* _Task description_:
Report each line of the entries that includes "input" by copying it.

* _Records for this exercise_:
◇ ◇ ◇

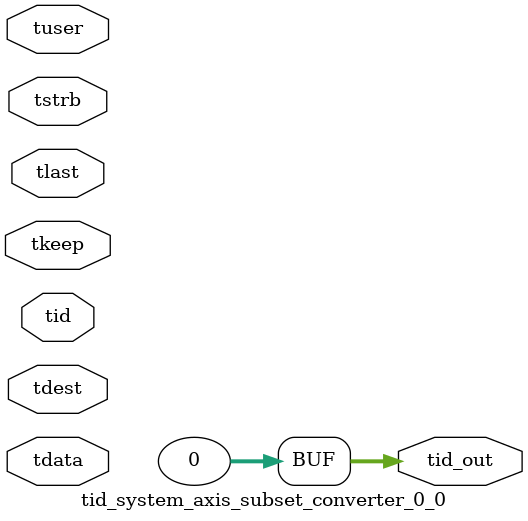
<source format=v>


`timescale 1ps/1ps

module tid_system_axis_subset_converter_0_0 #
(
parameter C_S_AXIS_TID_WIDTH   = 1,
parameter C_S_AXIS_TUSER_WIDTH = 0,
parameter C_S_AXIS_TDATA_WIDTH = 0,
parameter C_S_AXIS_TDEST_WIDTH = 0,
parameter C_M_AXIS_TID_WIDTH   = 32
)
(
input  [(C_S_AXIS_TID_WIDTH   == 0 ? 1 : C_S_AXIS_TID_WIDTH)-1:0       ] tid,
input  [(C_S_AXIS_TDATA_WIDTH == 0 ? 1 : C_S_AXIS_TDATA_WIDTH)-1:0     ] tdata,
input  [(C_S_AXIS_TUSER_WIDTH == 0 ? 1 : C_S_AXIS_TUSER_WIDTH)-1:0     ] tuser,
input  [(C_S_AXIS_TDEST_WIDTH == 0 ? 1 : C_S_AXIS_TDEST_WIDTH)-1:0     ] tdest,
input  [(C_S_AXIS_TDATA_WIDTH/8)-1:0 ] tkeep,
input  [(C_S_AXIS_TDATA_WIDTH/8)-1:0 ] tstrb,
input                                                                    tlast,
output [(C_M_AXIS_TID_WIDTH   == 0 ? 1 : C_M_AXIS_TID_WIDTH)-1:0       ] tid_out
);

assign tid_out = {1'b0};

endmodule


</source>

◇ ◇ ◇

* _Task response_:
input  [(C_S_AXIS_TID_WIDTH   == 0 ? 1 : C_S_AXIS_TID_WIDTH)-1:0       ] tid,
input  [(C_S_AXIS_TDATA_WIDTH == 0 ? 1 : C_S_AXIS_TDATA_WIDTH)-1:0     ] tdata,
input  [(C_S_AXIS_TUSER_WIDTH == 0 ? 1 : C_S_AXIS_TUSER_WIDTH)-1:0     ] tuser,
input  [(C_S_AXIS_TDEST_WIDTH == 0 ? 1 : C_S_AXIS_TDEST_WIDTH)-1:0     ] tdest,
input  [(C_S_AXIS_TDATA_WIDTH/8)-1:0 ] tkeep,
input  [(C_S_AXIS_TDATA_WIDTH/8)-1:0 ] tstrb,
input                                                                    tlast,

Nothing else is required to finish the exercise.